Editors' Note
Boehner's Handicap
BY CLARA JEFFERY AND MONIKA BAUERLEIN
Sometime in the '50s, the story goes, a small plane ran into engine trouble over Bethesda, Maryland, and was forced to crash-land near the 18th hole of a bucolic golf club. Employees rushed to the scene, and—upon discovering that the pilot was a woman—had her "very gingerly and gallantly" removed from the grounds.
Three decades later, when a visiting head of state showed up at the same golf club with a complement of Secret Service agents, the lone woman among them couldn't set foot on the property. In 1981, a new Supreme Court appointee with a love of golf and a 12 handicap—Sandra Day O'Connor—became the first justice not to be offered a membership. That same chivalry has since been extended to Ruth Bader Ginsburg and Sonia Sotomayor.
Honorary membership at Burning Tree Club is not to be sneezed at, seeing as how the initiation fee is north of $75,000, plus another $6,000 per year and tips for the caddie. Still, not all male Supreme Court justices in recent years have accepted the club's offer, though Antonin Scalia did. So did presidents Franklin Roosevelt, Eisenhower, Kennedy, Johnson, Nixon, Ford, and George H.W. Bush. Indeed, according to an encyclopedic 2003 ESPN.com piece by Greg Garber, Ike was persuaded to run for office by fellow club members and subsequently "spent so much time at 'The Tree' that a hot line was installed between the White House and the pro shop."
We were moved to take this detour into archaic Washington folkways because of June's debt ceiling "golf summit" between President Obama and Speaker John Boehner, which, as some reporters noted, took place at the Andrews Air Force Base course because the president couldn't very well play Boehner's regular club—Burning Tree.
Deep breath. Okay. It is 2011. Boehner is the speaker of the House. The body that is supposed to, more than any other, represent the people—all the people—of the United States of America.

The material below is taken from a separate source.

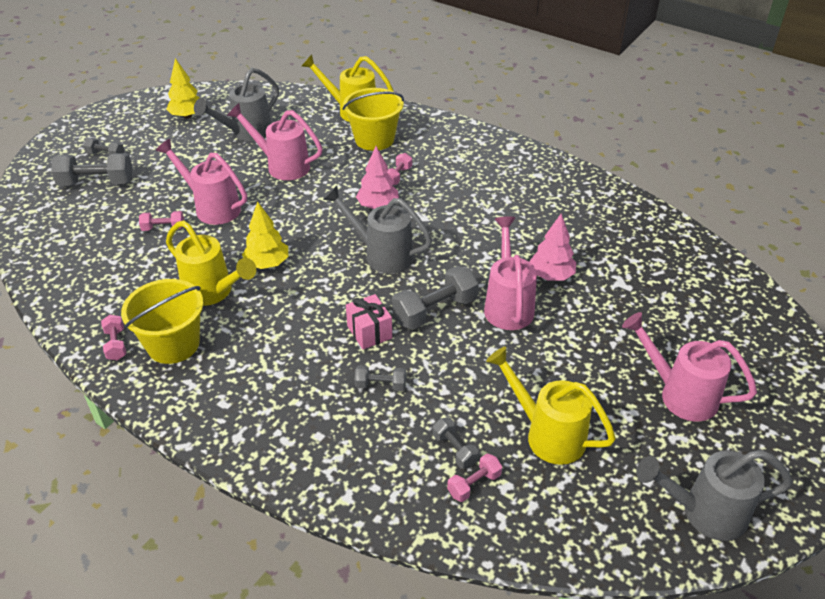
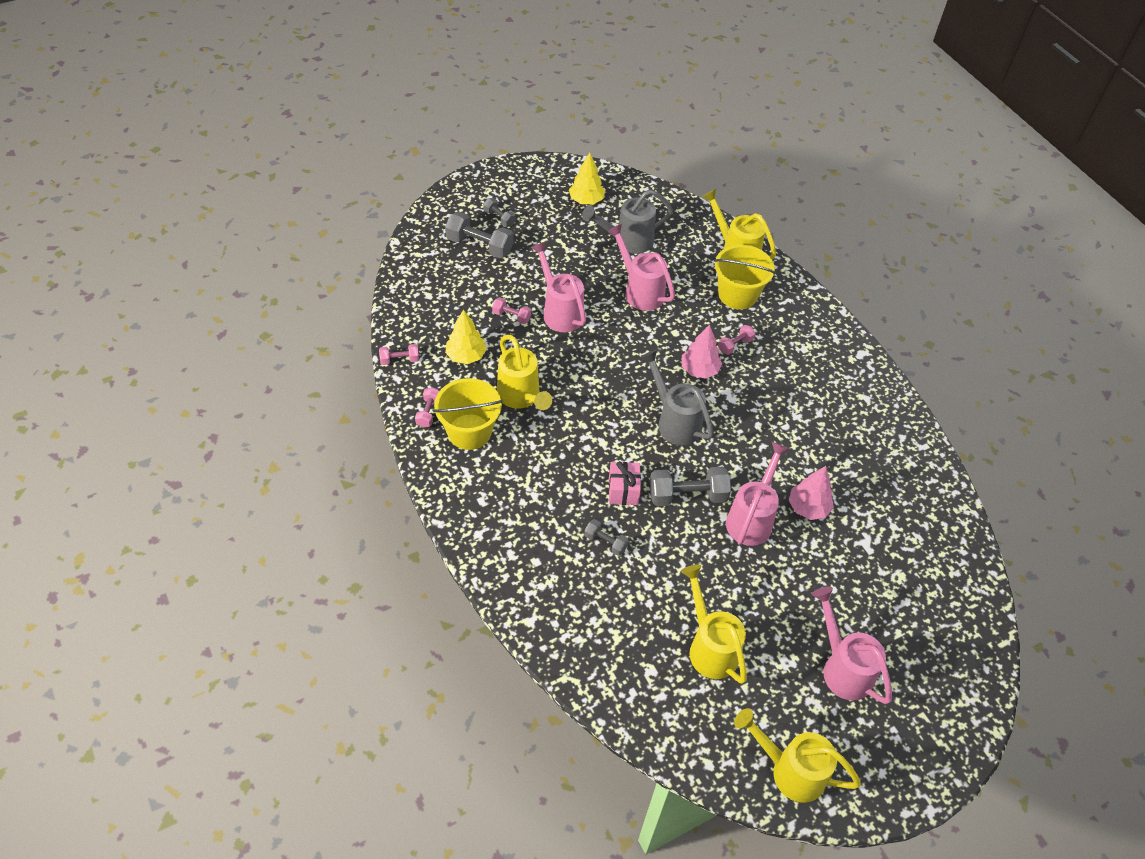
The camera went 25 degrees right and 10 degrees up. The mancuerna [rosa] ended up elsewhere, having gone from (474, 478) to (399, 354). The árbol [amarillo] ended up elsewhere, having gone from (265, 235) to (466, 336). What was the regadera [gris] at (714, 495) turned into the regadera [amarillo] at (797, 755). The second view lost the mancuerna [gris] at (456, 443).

Yet 91 years after women won the right to vote and 40 years after our mothers fought for more than token access to the levers of power, the signal the man second in line for the presidency intends to send to 51 percent of the nation, 40 percent of Republicans, and his own daughters is…well, we're too ladylike to say.
Boehner's message to 51 percent of the nation, 40 percent of Republicans, and his own daughters is... well, we're too ladylike to say.
And yes, intends: The optics of belonging to one of America's last 24 boys-only golf clubs have been brought to Boehner's attention many, many times before. Evidently, Neanderthal sexism is simply another thing he refuses to compromise on.
But don't feel left out, guys: The speaker's contempt is not confined to those of the female persuasion. From the glass ceiling to the debt ceiling, Boehner and the rest of the GOP brass are not only ignoring the needs of the majority of Americans, they are actively flipping all of us the bird. And that is something new.
Back in the innocent days of yore—say, six months ago—a politician who did not at least lip-synch concern for the welfare of the American people in the event of an economic tailspin would have gotten a drubbing in the press and a talking-to from his caucus leader. Now? It's the caucus leader himself who brutally spells out the priorities: No. 1, says Senate Minority Leader Mitch McConnell, is ensuring that Obama is "a one-term president." No. 2 is protecting "your [Republican] brand." That's right—the reason to worry about a downturn that could kill millions of jobs and wipe out what's left of our retirement and housing values is that it might interfere with GOP positioning.
Which takes us back to golf. George W. Bush gave up the game after starting the Iraq War. Boehner's cohorts seem less worried about looking out of touch: Just in the past two years, the speaker's Freedom Project PAC has spent more than $170,000 on golf, $64,000 at the Naples, Florida, Ritz-Carlton alone!
It's worth noting here that Boehner doesn't come to this callousness by dint of entitlement—one of 12 siblings, he was the first in his family to go to college—which makes his constant gestures of fealty to elites all the more striking. His attire the night he told the nation that he was protecting "the jobs and savings of Americans" by setting us on the path to economic calamity? Navy blazer, oxford shirt, kelly-green tie. Preppy Handbook, anyone?
So, note to President Obama: golf summit, sure. But don't forget that barring some Americans from the clubhouse stems from the same part of the cortex as barring others from the lunch counter. The foundational impulse for both is that fairness matters less than power.
Boehner may be, as the president has said, "a good man who wants to do right by the country." But it all depends, as a previous president might have noted, on what the definition of "the country" is. In today's Republican Party, that definition has shrunk to its narrowest point in at least half a century. And that, in the end, is John Boehner's true handicap.